目录树的广度优先遍历不是懒惰的

Question

目录树的广度优先遍历不是懒惰的

我尝试遍历目录树.天真的深度优先遍历似乎不会以懒惰的方式生成数据并且耗尽内存.我接下来尝试了广度优先的方法,它显示了同样的问题 - 它使用了所有可用的内存然后崩溃.

我的代码是:

getFilePathBreadtFirst :: FilePath -> IO [FilePath]
getFilePathBreadtFirst fp = do
  fileinfo <- getInfo fp 
  res :: [FilePath]  <- if isReadableDirectory fileinfo
          then do
                children  <- getChildren fp 
                lower    <-  mapM getFilePathBreadtFirst children  
                return (children ++  concat lower)
           else return [fp]        -- should only return the files? 
  return res 

getChildren :: FilePath -> IO [FilePath]
getChildren path = do 
          names <- getUsefulContents path
          let namesfull = map (path </>) names
          return namesfull

testBF fn = do  -- crashes for /home/frank, does not go to swap 
  fps <- getFilePathBreadtFirst fn
  putStrLn $ unlines fps

Run Code Online (Sandbox Code Playgroud)

我认为所有的代码都是线性的或尾递归的,我希望文件名的列表立即开始,但事实上并非如此.我的代码和思考中的错误在哪里？
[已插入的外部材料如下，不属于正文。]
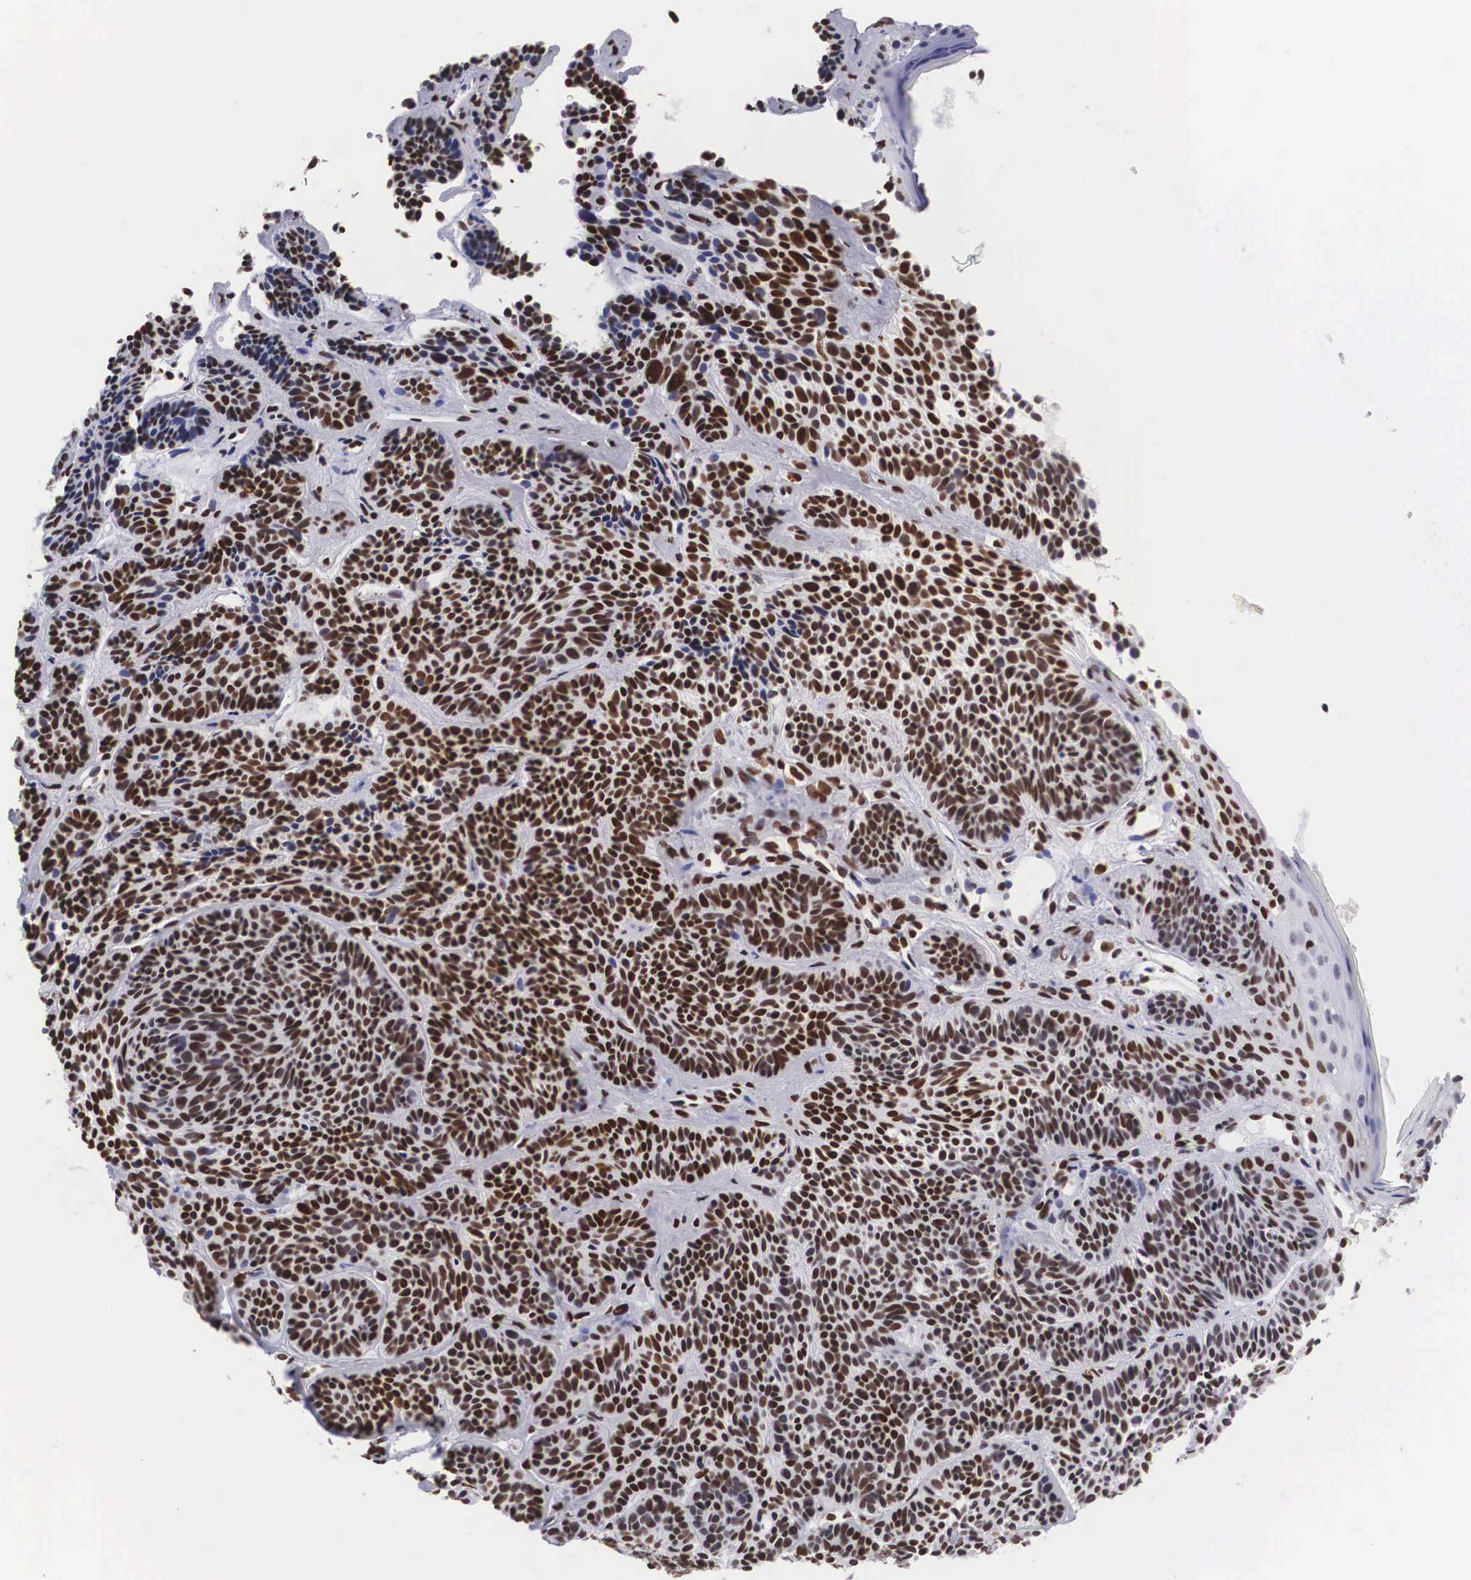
{"staining": {"intensity": "strong", "quantity": ">75%", "location": "nuclear"}, "tissue": "skin cancer", "cell_type": "Tumor cells", "image_type": "cancer", "snomed": [{"axis": "morphology", "description": "Basal cell carcinoma"}, {"axis": "topography", "description": "Skin"}], "caption": "The histopathology image reveals staining of skin cancer (basal cell carcinoma), revealing strong nuclear protein staining (brown color) within tumor cells.", "gene": "MECP2", "patient": {"sex": "female", "age": 62}}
我在哪里丢失了懒惰的评价？

Answer 1

Gab*_*lez 7

我将使用三个单独的技巧来解决您的问题.

技巧1:使用pipes库在遍历树的同时流式传输文件名.
技巧2:使用StateT (Seq FilePath)变压器实现广度优先遍历.
技巧3:使用MaybeT变压器避免在写入循环和退出时手动递归.

以下代码将这三个技巧组合在一个monad变换器堆栈中.

import Control.Monad
import Control.Monad.Trans
import Control.Monad.Trans.Maybe
import Control.Monad.State.Lazy
import Control.Pipe
import Data.Sequence
import System.FilePath.Posix
import System.Directory

loop :: (Monad m) => MaybeT m a -> m ()
loop = liftM (maybe () id) . runMaybeT . forever

quit :: (Monad m) => MaybeT m a
quit = mzero

getUsefulContents :: FilePath -> IO [FilePath]
getUsefulContents path
  = fmap (filter (`notElem` [".", ".."])) $ getDirectoryContents path

permissible :: FilePath -> IO Bool
permissible file
  = fmap (\p -> readable p && searchable p) $ getPermissions file

traverseTree :: FilePath -> Producer FilePath IO ()
traverseTree path = (`evalStateT` empty) $ loop $ do
    -- All code past this point uses the following monad transformer stack:
    -- MaybeT (StateT (Seq FilePath) (Producer FilePath IO)) ()
    let liftState = lift
        liftPipe  = lift . lift
        liftIO    = lift . lift . lift
    liftState $ modify (|> path)
    forever $ do
        x <- liftState $ gets viewl
        case x of
            EmptyL    -> quit
            file :< s -> do
                liftState $ put s
                liftPipe $ yield file
                p <- liftIO $ doesDirectoryExist file
                when p $ do
                    names <- liftIO $ getUsefulContents file
                    -- allowedNames <- filterM permissible names
                    let namesfull = map (path </>) names
                    liftState $ forM_ namesfull $ \name -> modify (|> name)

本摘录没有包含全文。